I conclude with two remarks,
\begin{enumerate}
	\item For $k=2$
	the result of inserting the explicit formulas for the projected $\tilde
	D$, Eqs.\ (\ref{eq34}), (\ref{eq38}--\ref{eq50}), into Eq.\
	(\ref{eq6}) can be simplified into the following formula for the
	quadratic Casimir operator of $F_4$:
	%
	% equation
	%
	\begin{equation}
	\label{eq51}
		{\cal C}_2(F_4)=\tilde D_a^b\tilde D_b^a=\frac{1}{3}B_\alpha
		^\beta B_\beta ^\alpha +\frac{2}{3}S^{pqrs}S^{\overline{pqrs}}
	\end{equation}
	and I remind the reader that the various subscripts are
	summed over the following range: $-13\leq a,b\leq13$ (zero
	excluded); $-4\leq \alpha ,\beta \leq4$ (zero included);
	$p,q,r,s=\pm$.

* Data under study *
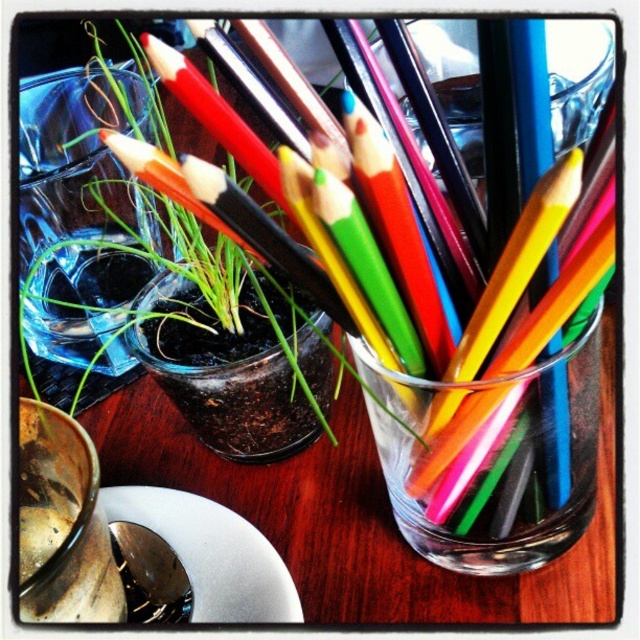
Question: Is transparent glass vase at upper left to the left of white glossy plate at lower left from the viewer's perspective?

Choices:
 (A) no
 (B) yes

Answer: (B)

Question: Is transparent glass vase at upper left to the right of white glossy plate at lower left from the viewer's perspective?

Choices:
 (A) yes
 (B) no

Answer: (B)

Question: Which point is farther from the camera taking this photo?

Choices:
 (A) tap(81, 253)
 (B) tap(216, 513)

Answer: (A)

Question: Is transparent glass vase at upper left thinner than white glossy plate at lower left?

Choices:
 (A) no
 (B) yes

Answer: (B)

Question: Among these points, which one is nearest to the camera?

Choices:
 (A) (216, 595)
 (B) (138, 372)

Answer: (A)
--
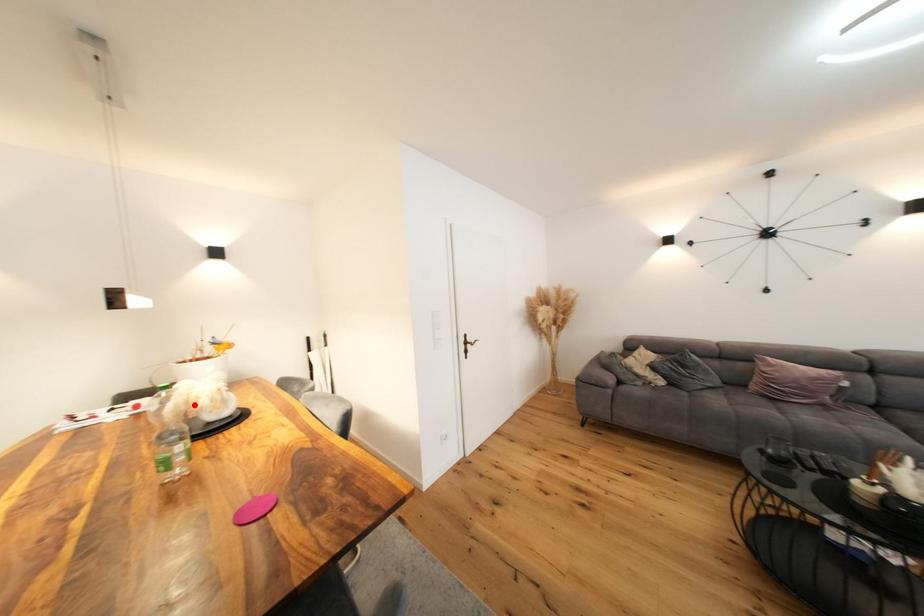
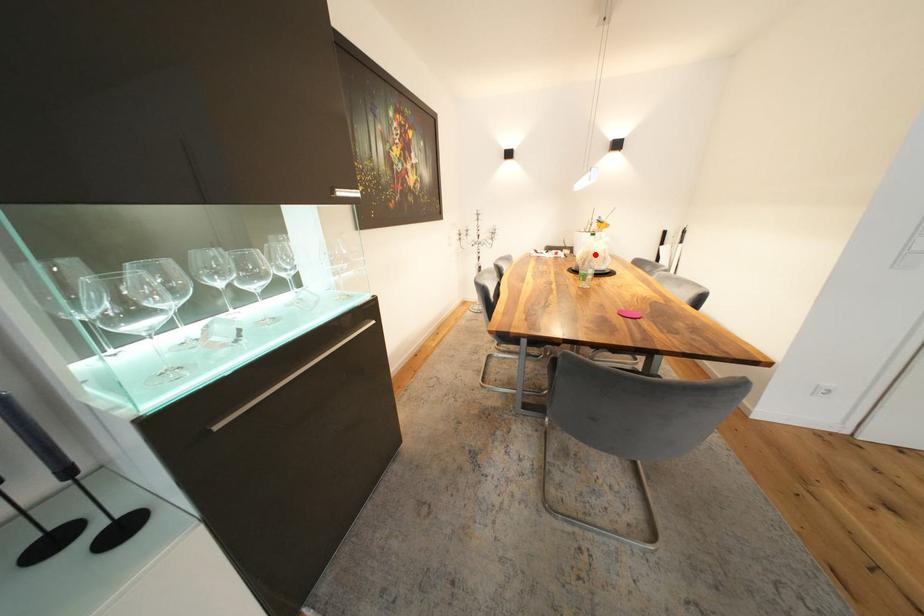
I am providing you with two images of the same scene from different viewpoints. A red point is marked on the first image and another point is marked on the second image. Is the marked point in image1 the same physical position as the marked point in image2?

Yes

* Required action A *
Decide whether each statement agrees with the Casimir operator passage, answering yes or no and quoting the deciding words: (i) the formula given is for the quadratic Casimir operator of $F_4$; (ii) the indices $a,b$ include zero; (iii) the indices $p,q,r,s$ take the values $\pm$.
* Required action B *
Please write the next part of the Casimir operator passage, starting after its final sentence.

* Result A *
(i) Yes: "the following formula for the quadratic Casimir operator of $F_4$"
(ii) No: "$-13\leq a,b\leq13$ (zero excluded)"
(iii) Yes: "$p,q,r,s=\pm$"

* Result B *
	The general form of this result for the quadratic Casimir of
	$F_4$ in the $B_4$ basis was to be expected since the two pieces
	in Eq.\ (\ref{eq51}) are the only quadratic invariants of the
	subgroup $B_4$ that can be formed out of the adjoint $\bf 36$ and
	the spinor $\bf16$ of $B_4$. Thus this result can be viewed as a
	test of the formalism.


	\item Recall that according to Eq.\ (\ref{eq4}) the independent Casimirs
	are of degree $k=2s,\ 1\leq s\leq13$. Now consider the {\em
	Cartan\/} part of the Casimirs. If I denote the Cartan part of
	${\cal C}_k(F_4)$ by ${\cal K}_k$ then it follows from Eq.\
	(\ref{eq6}) that
	%
	% equation
	%
	\begin{equation}
	\label{eq52}
		{\cal K}_k=
		\left( \tilde D_a^a \right)^k
	\end{equation}
	Since $\tilde D_{\bar a}^{\bar a}=-\tilde D_a^a$ this is
	manifestly zero for $k=\mbox{odd}$. For $k=\mbox{even}$ Eq.\
	(\ref{eq52}) becomes (where I have set $b_\alpha \equiv B_\alpha
	^\alpha $, no summation)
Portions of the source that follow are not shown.